Hartmann J T, Kuczyk M A, Kollmannsberger C, Kanz L, Bokemeyer C
UKT - University Medical Center II, Department of Hematology/Oncology/Immunology, Eberhard-Karls-University Tübingen, Germany.
World J Urol. 1999 Oct;17(5):324-33. doi: 10.1007/s003450050155.
The current aims of chemotherapy in metastatic testicular cancer are to reduce treatment-related toxicity in patients with "good-prognosis" metastatic disease without compromising the efficacy and to improve treatment results in "poor-prognosis" patients according to the IGCCCG classification by the use of more dose-intensive regimens. Three cycles of PEB chemotherapy, consisting of cisplatin, etoposide, and bleomycin, remain the standard treatment for good-prognosis patients despite a number of randomized studies trying to avoid the toxicity of bleomycin or to abandon cisplatin-associated side effects by substitution with the less toxic analogue carboplatin. In patients with intermediate- and poor-prognosis criteria, four cycles of PEB given at 3-weekly intervals are considered routine treatment. The role of high-dose chemotherapy with peripheral blood stem-cell (PBSC) transplantation (HDCT) is currently being investigated for patients who initially present with poor-prognosis metastatic disease and for patients with relapse after previous chemotherapy. Favorable results with long-term survival rates of approximately 75% have been achieved with up-front sequential HDCT in a phase I-II trial of the German Testicular Cancer Study Group (GTCSG) in such patients. A randomized phase III trial comparing conventional dose chemotherapy (4x PEB) with HDCT (2x PEB + 2x HD-CEC) was initiated as a United States intergroup trial in 1996. In patients with relapsed disease, conventional salvage chemotherapy results in only an approximately 20% long-term survival rate. Particularly, primary mediastinal disease and chemotherapy refractoriness represent variables associated with a very poor outcome. HDCT is also employed in relapsed patients to improve the long-term outcome. Long-term toxicity of treatment has become an important issue due to the large group of patients with metastatic disease now being cured with modern treatment strategies. The cumulative dose of cisplatin applied has been identified as a major risk factor for the development of many types of late toxicity. Despite the major advances made in the last 20 years, evaluation of the role of HDCT in both first-line and salvage treatment, investigation of new cytotoxic agents in refractory patients, and assessment of the long-term toxicities are major tasks that remain to be addressed in controlled clinical trials.

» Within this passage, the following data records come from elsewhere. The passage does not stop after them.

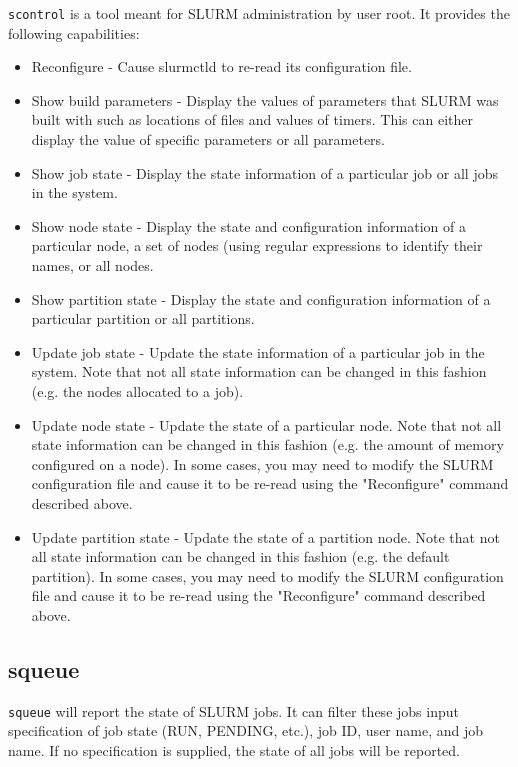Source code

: {\tt scontrol} is a tool meant for SLURM administration by user root. 
It provides the following capabilities:
\begin{itemize}
\item Reconfigure - Cause slurmctld to re-read its configuration file.
\item Show build parameters - Display the values of parameters that SLURM 
was built with such as locations of files and values of timers. This can 
either display the value of specific parameters or all parameters.
\item Show job state - Display the state information of a particular job 
or all jobs in the system.
\item Show node state - Display the state and configuration information 
of a particular node, a set of nodes (using regular expressions to 
identify their names, or all nodes.
\item Show partition state - Display the state and configuration information 
of a particular partition or all partitions.
\item Update job state - Update the state information of a particular job 
in the system. Note that not all state information can be changed in this 
fashion (e.g. the nodes allocated to a job).
\item Update node state - Update the state of a particular node. Note that 
not all state information can be changed in this fashion (e.g. the amount 
of memory configured on a node). In some cases, you may need to modify 
the SLURM configuration file and cause it to be re-read using the "Reconfigure" 
command described above.
\item Update partition state - Update the state of a partition node. Note that 
not all state information can be changed in this fashion (e.g. the default 
partition). In some cases, you may need to modify the SLURM configuration 
file and cause it to be re-read using the "Reconfigure" command described above.
\end{itemize}

\subsection{squeue}

{\tt squeue} will report the state of SLURM jobs. 
It can filter these jobs input specification of job state (RUN, PENDING, etc.), 
job ID, user name, and job name. 
If no specification is supplied, the state of all jobs will be reported.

转移性睾丸癌化疗目前的目标是,在不影响疗效的情况下,降低“预后良好”的转移性疾病患者的治疗相关毒性,并通过使用更强化疗方案,改善根据国际生殖细胞癌协作组(IGCCCG)分类为“预后不良”患者的治疗效果。尽管有多项随机研究试图避免博来霉素的毒性,或用毒性较小的类似物卡铂替代顺铂以消除其相关副作用,但由顺铂、依托泊苷和博来霉素组成的三个周期的PEB化疗,仍然是预后良好患者的标准治疗方案。对于预后中等和不良标准的患者,每3周进行一次共四个周期的PEB化疗被视为常规治疗。对于最初表现为预后不良的转移性疾病患者以及先前化疗后复发的患者,目前正在研究高剂量化疗联合外周血干细胞(PBSC)移植(HDCT)的作用。在德国睾丸癌研究组(GTCSG)的一项I-II期试验中,前期序贯HDCT已在这类患者中取得了约75%的长期生存率的良好结果。1996年,一项作为美国多中心试验开展的随机III期试验,比较了传统剂量化疗(4×PEB)与HDCT(2×PEB + 2×HD-CEC)。在复发疾病患者中,传统的挽救性化疗长期生存率仅约为20%。特别是,原发性纵隔疾病和化疗难治性是与非常差的预后相关的变量。HDCT也用于复发患者以改善长期预后。由于现在一大批转移性疾病患者通过现代治疗策略得以治愈,治疗的长期毒性已成为一个重要问题。已确定顺铂的累积剂量是发生多种晚期毒性的主要危险因素。尽管在过去20年中取得了重大进展,但评估HDCT在一线和挽救治疗中的作用、研究难治性患者的新型细胞毒性药物以及评估长期毒性,仍是有待在对照临床试验中解决的主要任务。